START Input

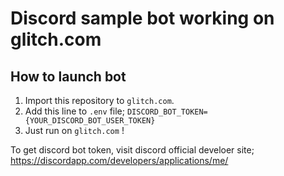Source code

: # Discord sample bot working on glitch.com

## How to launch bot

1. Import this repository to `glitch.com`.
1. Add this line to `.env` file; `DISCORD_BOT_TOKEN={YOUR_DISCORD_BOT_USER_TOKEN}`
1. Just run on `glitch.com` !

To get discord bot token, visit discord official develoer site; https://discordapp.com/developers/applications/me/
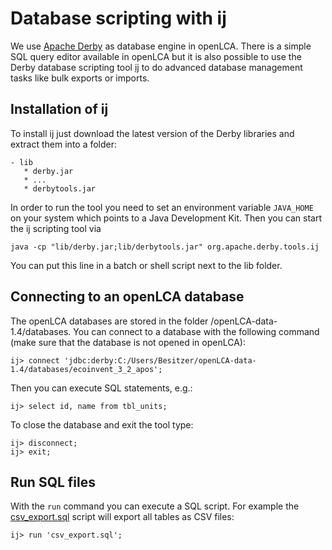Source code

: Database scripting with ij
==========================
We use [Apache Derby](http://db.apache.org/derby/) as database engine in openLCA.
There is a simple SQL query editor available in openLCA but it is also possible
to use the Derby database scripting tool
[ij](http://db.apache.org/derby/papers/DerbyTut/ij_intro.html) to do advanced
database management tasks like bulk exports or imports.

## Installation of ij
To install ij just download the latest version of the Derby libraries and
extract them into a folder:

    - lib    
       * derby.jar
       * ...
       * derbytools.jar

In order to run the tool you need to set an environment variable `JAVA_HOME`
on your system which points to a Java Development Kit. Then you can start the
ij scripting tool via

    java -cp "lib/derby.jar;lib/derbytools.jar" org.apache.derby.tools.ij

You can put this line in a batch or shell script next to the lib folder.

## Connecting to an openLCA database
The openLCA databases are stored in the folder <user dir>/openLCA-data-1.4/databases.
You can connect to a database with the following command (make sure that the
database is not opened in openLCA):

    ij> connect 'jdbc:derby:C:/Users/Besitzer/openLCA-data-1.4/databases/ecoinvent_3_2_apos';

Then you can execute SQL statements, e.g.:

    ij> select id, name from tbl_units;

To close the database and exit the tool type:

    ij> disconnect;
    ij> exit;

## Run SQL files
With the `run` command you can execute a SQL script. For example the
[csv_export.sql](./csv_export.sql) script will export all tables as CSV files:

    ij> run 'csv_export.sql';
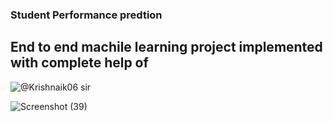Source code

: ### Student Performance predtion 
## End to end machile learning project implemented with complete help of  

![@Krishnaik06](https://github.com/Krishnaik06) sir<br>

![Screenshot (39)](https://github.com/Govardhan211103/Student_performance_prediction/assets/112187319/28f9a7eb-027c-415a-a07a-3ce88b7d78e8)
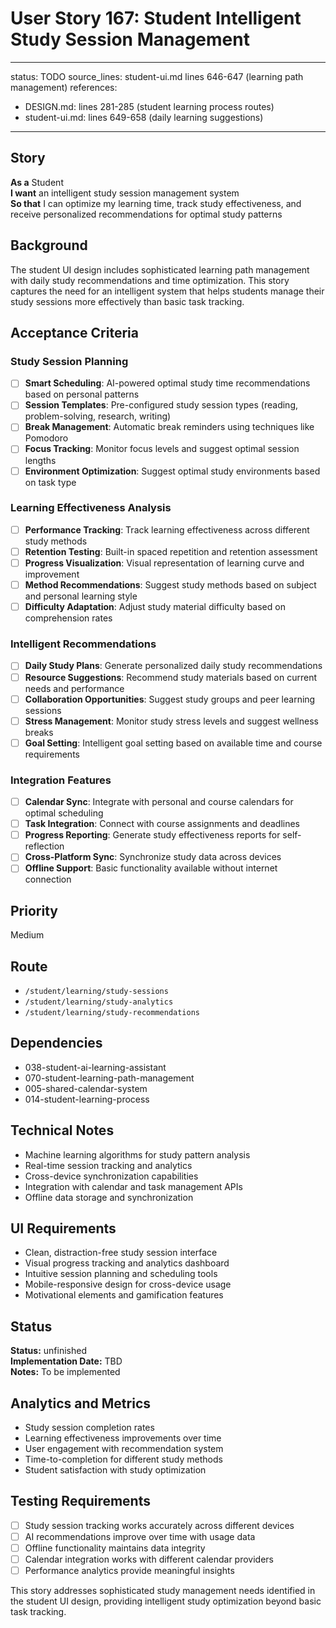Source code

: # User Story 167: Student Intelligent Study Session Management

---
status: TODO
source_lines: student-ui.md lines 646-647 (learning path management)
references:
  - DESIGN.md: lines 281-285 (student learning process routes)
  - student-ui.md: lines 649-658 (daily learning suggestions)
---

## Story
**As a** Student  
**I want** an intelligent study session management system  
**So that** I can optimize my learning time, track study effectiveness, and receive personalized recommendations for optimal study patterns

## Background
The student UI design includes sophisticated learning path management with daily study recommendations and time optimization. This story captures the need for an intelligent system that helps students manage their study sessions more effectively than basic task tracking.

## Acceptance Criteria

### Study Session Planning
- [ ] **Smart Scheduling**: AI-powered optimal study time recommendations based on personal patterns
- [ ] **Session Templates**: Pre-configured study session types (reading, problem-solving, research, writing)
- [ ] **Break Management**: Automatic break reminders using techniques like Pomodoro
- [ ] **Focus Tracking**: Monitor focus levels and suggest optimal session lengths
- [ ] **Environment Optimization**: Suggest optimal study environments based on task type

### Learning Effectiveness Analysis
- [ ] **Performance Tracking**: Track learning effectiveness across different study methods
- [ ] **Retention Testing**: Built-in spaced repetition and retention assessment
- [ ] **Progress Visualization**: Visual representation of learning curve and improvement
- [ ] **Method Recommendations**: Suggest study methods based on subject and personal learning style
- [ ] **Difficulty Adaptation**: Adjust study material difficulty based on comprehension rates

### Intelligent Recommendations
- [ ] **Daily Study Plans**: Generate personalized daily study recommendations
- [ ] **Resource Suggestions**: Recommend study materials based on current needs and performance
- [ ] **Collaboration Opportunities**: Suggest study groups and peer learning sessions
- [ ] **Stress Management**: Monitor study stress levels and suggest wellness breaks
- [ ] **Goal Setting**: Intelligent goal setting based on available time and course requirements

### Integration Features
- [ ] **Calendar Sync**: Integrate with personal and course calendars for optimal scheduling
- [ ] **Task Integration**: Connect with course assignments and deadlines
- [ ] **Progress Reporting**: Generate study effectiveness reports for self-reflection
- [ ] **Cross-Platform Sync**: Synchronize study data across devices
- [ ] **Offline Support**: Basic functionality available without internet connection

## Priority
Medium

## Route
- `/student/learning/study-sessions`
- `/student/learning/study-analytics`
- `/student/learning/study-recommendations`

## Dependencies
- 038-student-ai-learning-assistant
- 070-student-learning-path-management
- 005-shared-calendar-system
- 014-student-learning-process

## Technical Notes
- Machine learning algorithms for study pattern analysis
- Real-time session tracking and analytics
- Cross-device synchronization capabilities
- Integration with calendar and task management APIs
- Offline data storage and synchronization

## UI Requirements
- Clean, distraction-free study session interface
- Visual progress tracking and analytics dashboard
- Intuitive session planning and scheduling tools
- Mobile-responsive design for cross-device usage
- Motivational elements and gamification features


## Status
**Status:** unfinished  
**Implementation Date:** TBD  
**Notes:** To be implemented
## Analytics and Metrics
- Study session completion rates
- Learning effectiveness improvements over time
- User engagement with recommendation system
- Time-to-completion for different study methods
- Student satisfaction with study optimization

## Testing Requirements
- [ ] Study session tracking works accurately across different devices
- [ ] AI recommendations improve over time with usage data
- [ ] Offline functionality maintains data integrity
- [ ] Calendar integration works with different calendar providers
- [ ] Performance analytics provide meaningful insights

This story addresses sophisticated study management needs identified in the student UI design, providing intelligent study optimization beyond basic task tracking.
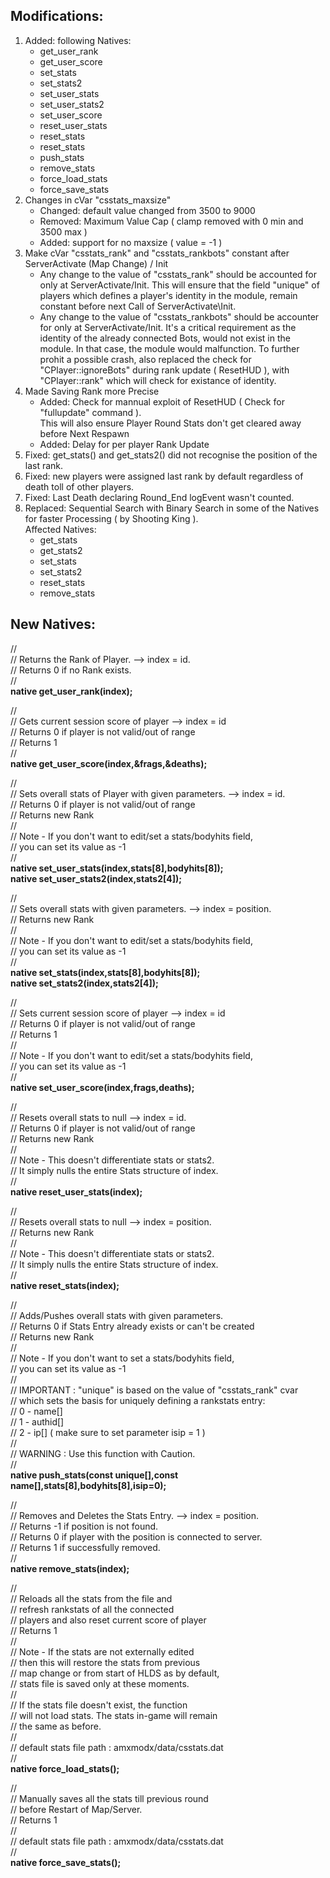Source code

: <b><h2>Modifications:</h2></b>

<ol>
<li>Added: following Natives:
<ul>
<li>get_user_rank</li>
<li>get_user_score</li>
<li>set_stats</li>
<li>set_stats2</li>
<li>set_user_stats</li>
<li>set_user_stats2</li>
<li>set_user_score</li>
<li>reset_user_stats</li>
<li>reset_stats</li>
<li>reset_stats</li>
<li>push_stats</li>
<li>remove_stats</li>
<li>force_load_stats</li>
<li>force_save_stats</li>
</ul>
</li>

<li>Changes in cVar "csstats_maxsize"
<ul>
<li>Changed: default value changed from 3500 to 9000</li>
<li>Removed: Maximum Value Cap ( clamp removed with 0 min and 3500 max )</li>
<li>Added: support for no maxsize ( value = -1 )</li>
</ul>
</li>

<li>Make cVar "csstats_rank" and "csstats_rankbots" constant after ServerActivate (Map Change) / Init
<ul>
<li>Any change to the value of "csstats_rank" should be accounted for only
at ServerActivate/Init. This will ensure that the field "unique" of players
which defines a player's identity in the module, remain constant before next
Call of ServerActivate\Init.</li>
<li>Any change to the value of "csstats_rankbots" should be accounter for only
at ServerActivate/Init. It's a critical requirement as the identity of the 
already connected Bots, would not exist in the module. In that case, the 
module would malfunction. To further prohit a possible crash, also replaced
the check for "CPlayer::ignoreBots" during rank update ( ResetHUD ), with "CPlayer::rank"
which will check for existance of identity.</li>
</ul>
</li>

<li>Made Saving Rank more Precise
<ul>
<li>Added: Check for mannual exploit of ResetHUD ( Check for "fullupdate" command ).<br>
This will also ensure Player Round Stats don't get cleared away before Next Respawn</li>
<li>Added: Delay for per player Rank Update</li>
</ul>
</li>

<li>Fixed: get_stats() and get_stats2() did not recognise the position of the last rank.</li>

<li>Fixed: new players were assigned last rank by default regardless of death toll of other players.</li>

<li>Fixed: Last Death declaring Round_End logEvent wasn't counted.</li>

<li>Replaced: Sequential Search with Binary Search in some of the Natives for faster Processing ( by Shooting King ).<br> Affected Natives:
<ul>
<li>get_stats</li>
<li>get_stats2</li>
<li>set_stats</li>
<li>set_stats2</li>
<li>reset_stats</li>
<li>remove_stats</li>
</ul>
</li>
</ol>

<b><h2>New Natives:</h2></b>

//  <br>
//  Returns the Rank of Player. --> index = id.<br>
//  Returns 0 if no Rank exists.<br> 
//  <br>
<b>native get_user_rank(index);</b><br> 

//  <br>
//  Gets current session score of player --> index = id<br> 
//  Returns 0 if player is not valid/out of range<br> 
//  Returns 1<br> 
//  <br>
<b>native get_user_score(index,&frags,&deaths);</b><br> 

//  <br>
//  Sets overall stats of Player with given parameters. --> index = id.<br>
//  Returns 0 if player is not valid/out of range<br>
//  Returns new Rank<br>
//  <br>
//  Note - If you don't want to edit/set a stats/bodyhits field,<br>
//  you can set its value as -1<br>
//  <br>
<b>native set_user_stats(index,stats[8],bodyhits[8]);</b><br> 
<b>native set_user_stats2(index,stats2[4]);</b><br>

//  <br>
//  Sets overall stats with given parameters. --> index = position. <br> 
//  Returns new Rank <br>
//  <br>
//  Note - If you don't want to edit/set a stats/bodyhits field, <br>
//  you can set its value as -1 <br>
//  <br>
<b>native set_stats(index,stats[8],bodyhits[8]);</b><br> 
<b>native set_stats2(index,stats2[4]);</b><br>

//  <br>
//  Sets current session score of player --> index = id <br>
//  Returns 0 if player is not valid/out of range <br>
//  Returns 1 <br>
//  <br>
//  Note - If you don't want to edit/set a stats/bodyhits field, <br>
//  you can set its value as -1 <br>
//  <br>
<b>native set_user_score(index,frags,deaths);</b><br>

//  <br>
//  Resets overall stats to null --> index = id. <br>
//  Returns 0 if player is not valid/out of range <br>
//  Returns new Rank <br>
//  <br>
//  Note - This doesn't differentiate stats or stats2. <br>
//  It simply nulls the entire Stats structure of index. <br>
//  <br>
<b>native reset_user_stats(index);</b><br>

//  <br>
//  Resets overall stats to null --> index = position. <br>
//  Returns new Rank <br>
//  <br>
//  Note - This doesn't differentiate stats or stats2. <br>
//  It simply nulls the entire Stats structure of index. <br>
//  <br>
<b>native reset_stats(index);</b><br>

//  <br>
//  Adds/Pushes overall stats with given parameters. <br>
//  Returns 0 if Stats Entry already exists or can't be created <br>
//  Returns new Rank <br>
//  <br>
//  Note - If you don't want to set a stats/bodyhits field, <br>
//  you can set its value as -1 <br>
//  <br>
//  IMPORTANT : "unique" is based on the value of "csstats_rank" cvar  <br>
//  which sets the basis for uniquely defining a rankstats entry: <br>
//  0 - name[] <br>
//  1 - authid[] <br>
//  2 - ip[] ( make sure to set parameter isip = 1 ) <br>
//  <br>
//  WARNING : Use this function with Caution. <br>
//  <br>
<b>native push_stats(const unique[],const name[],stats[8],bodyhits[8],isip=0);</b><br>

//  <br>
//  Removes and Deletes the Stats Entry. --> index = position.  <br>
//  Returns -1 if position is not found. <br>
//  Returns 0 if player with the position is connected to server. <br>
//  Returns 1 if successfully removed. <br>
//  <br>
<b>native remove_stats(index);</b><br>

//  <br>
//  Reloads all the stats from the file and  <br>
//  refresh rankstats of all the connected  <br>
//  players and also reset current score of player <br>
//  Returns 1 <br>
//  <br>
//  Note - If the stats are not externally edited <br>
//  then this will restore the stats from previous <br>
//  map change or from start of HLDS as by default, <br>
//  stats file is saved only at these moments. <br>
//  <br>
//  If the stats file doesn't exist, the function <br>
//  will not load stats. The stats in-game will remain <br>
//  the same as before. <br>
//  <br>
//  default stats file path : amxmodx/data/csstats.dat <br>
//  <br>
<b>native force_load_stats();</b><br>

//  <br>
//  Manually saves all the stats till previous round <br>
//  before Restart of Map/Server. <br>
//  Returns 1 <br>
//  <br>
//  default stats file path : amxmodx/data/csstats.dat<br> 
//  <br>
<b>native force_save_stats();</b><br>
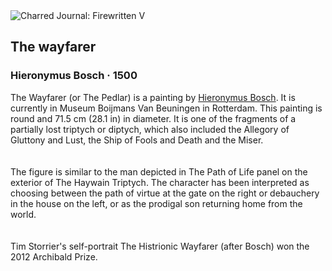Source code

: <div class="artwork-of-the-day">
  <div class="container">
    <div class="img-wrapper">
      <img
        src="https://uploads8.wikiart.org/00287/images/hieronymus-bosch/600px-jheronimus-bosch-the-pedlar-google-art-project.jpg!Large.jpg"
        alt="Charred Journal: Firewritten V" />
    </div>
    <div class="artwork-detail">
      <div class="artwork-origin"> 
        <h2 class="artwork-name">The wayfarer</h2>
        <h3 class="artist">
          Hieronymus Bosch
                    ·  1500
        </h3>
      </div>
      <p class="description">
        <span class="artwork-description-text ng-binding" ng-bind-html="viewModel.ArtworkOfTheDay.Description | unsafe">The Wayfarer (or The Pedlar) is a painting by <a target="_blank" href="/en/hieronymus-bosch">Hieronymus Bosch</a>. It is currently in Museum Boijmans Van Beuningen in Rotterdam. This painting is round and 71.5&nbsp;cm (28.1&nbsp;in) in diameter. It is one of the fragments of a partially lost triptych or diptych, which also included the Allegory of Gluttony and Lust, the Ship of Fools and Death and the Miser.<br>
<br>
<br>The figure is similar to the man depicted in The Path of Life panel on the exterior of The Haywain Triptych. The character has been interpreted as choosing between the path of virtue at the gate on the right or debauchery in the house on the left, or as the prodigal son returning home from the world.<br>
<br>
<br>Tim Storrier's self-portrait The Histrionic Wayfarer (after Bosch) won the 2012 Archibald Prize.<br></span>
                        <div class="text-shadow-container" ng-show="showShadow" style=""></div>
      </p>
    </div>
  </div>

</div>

END Input

> **Task objective**
Change every occurrence of "optimal" to "ideal" in the lines of the records between the line holding "## Background" and the line holding "- [ ] **Environment", inclusive, leaving all else unchanged, and return only those lines.

> **Answer below**
## Background
The student UI design includes sophisticated learning path management with daily study recommendations and time optimization. This story captures the need for an intelligent system that helps students manage their study sessions more effectively than basic task tracking.

## Acceptance Criteria

### Study Session Planning
- [ ] **Smart Scheduling**: AI-powered ideal study time recommendations based on personal patterns
- [ ] **Session Templates**: Pre-configured study session types (reading, problem-solving, research, writing)
- [ ] **Break Management**: Automatic break reminders using techniques like Pomodoro
- [ ] **Focus Tracking**: Monitor focus levels and suggest ideal session lengths
- [ ] **Environment Optimization**: Suggest ideal study environments based on task type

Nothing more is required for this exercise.